Scott MacKenzie – “The Scarcities of Udolpho”
In a 1780 parliamentary speech, “On Economical Reform,” Edmund Burke asserts that the British royal household “has lost all that was stately and venerable in the antique manners, without retrenching anything of the cumbrous charge of a Gothic establishment” and is populated by “grim spectres of departed tyrants—the Saxon, the Norman, and the Dane; the stern Edwards and fierce Henries—who stalk from desolation to desolation, through the dreary vacuity, and melancholy succession of chill and comfortless chambers.” The proposed reforms that Burke introduced with that speech included efforts to replace the household as personal institution with modern impersonal systems of governance. This talk will argue that Ann Radcliffe’s narratives (particularly The Mysteries of Udolpho) enact a kind of household reform/modernization that is homologous to what Burke pursues, and that also catches the oikos/household in its transmutation from a slightly-less-figural component of pre- and proto-capitalist systems (which in many respects actually were households) to the deep oikos metaphor in the circuitry of full-fledged capitalist for whichhome might be a better synonym.

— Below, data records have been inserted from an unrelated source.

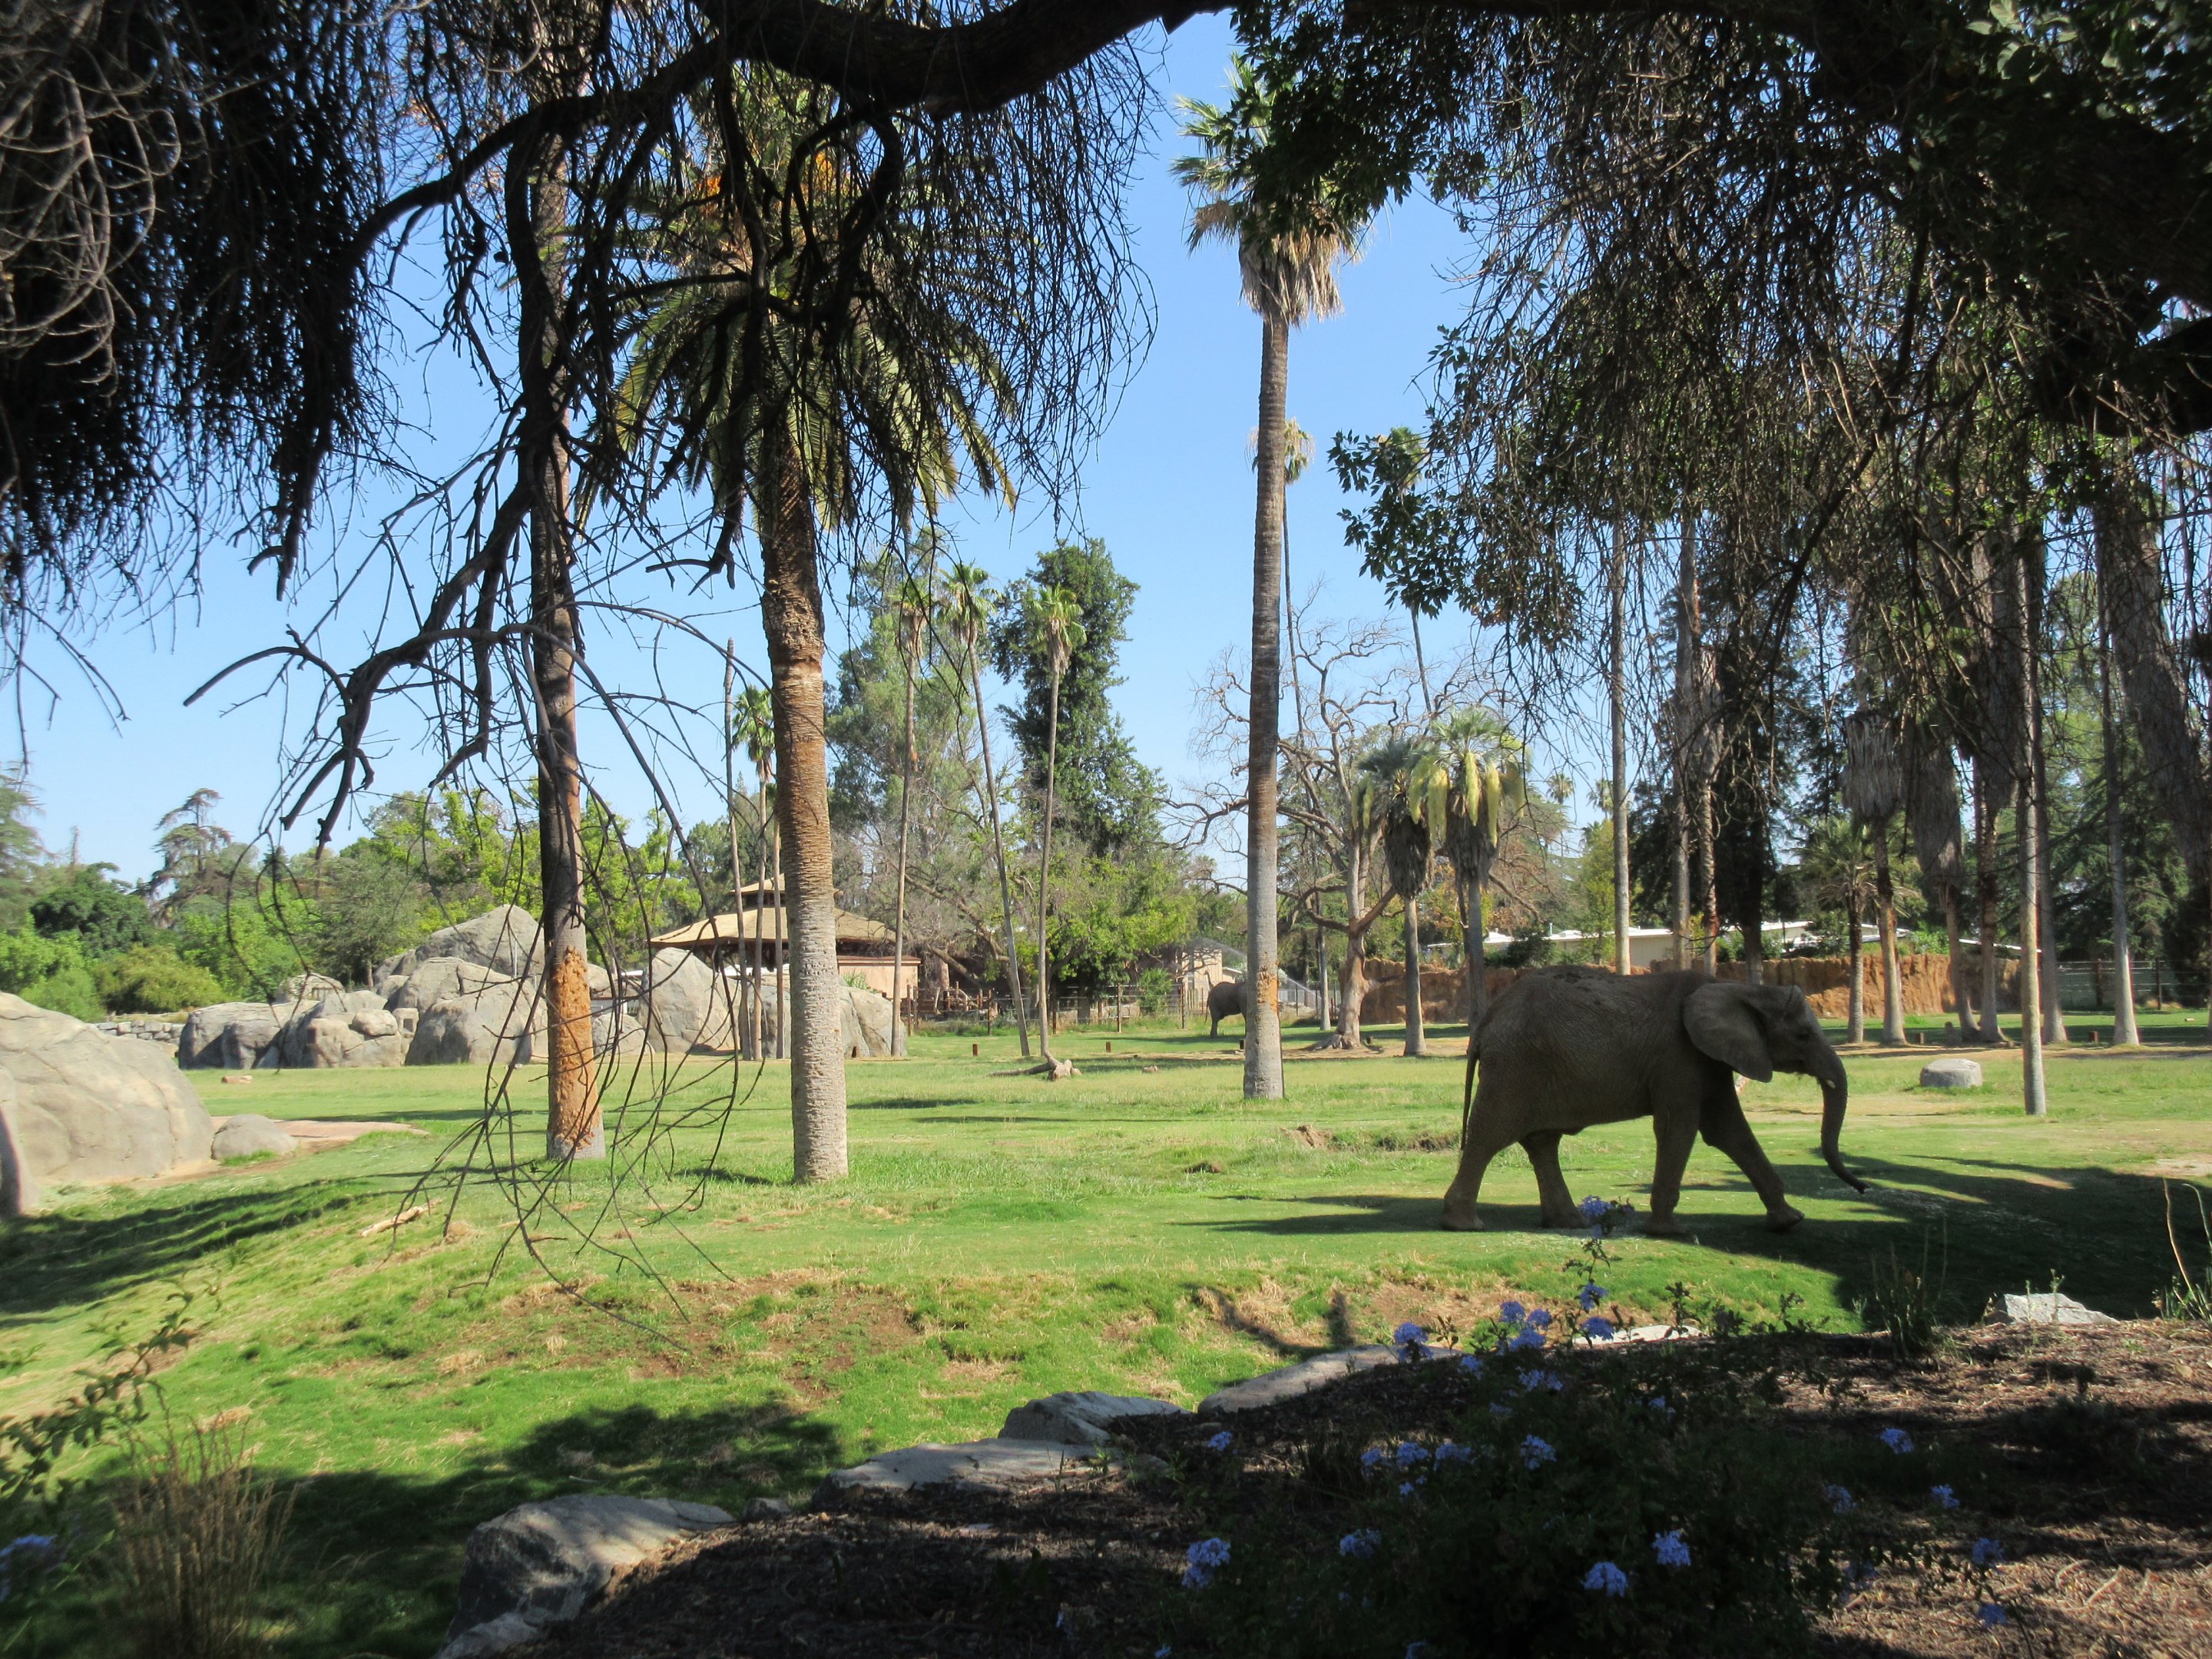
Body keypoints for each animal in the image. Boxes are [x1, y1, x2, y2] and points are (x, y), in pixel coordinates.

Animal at [1439, 966, 1866, 1235]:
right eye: (1803, 1036)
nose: (1862, 1188)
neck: (1734, 986)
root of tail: (1487, 1019)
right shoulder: (1680, 1055)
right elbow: (1681, 1126)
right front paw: (1670, 1231)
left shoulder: (1708, 1058)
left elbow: (1728, 1131)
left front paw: (1790, 1220)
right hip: (1516, 1066)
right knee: (1491, 1134)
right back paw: (1465, 1225)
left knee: (1542, 1142)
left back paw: (1570, 1223)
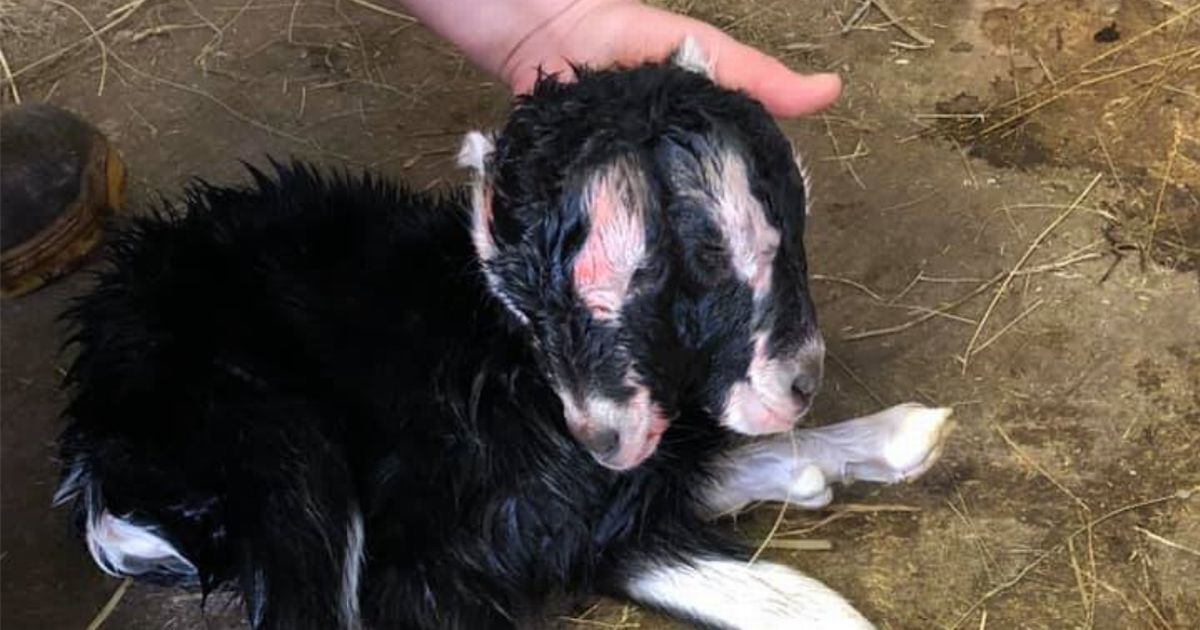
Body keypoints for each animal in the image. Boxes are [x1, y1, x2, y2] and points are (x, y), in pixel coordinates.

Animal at [53, 40, 952, 629]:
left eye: (785, 230)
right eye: (602, 276)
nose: (799, 382)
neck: (503, 352)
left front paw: (881, 444)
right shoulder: (435, 556)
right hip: (276, 446)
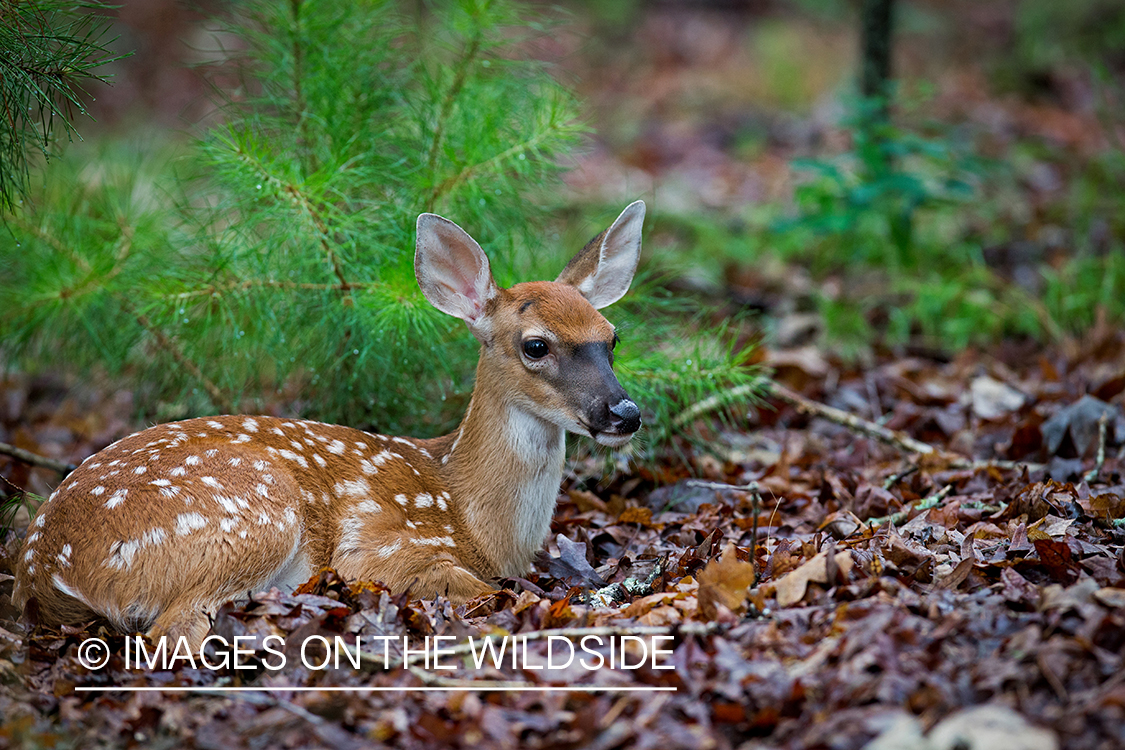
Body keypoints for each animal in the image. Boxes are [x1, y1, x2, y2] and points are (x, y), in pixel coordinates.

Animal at [13, 202, 645, 651]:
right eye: (536, 345)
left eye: (612, 337)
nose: (624, 413)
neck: (470, 514)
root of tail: (44, 568)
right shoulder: (381, 551)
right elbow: (480, 592)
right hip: (249, 512)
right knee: (172, 632)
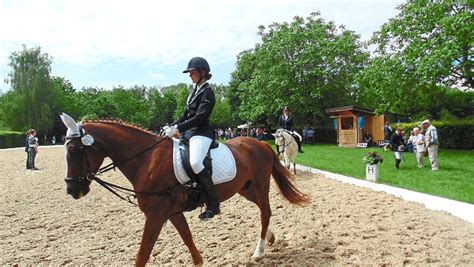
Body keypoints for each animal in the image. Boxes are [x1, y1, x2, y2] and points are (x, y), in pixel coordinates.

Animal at [60, 116, 312, 266]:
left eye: (73, 149)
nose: (72, 189)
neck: (146, 160)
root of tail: (261, 144)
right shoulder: (171, 212)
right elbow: (187, 239)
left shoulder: (156, 214)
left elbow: (143, 253)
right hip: (245, 188)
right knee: (263, 211)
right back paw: (269, 238)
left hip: (260, 185)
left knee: (265, 212)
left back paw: (258, 251)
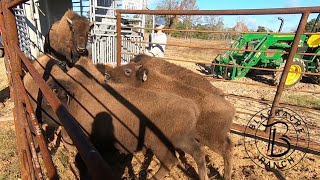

Scott MacKenzie (Associate Professor, University of British Columbia) specializes in Eighteenth-Century Studies. His first book Be It Ever So Humble: Poverty, Fiction, and the Invention of the Middle-Class Home (U of Virginia Press, 2013) won the Walker Cowen Prize for a study on an eighteenth-century topic. The book argues that fiction and discourse about poverty in Britain in the later eighteenth century collaborate to invent modern private domesticity and the first occupants of home — at least conceptually — are the poor rather than the middle-classes, who rapidly appropriate home for themselves. MacKenzie has published articles in Eighteenth-Century Fiction, ELH, Eighteenth-Century Studies, and PMLA.
The Georgia Colloquium in Eighteenth- and Nineteenth-Century British Literature is supported by the Willson Center and by the English Department’s Rodney Baine Lecture Fund. This lecture is free and open to the public.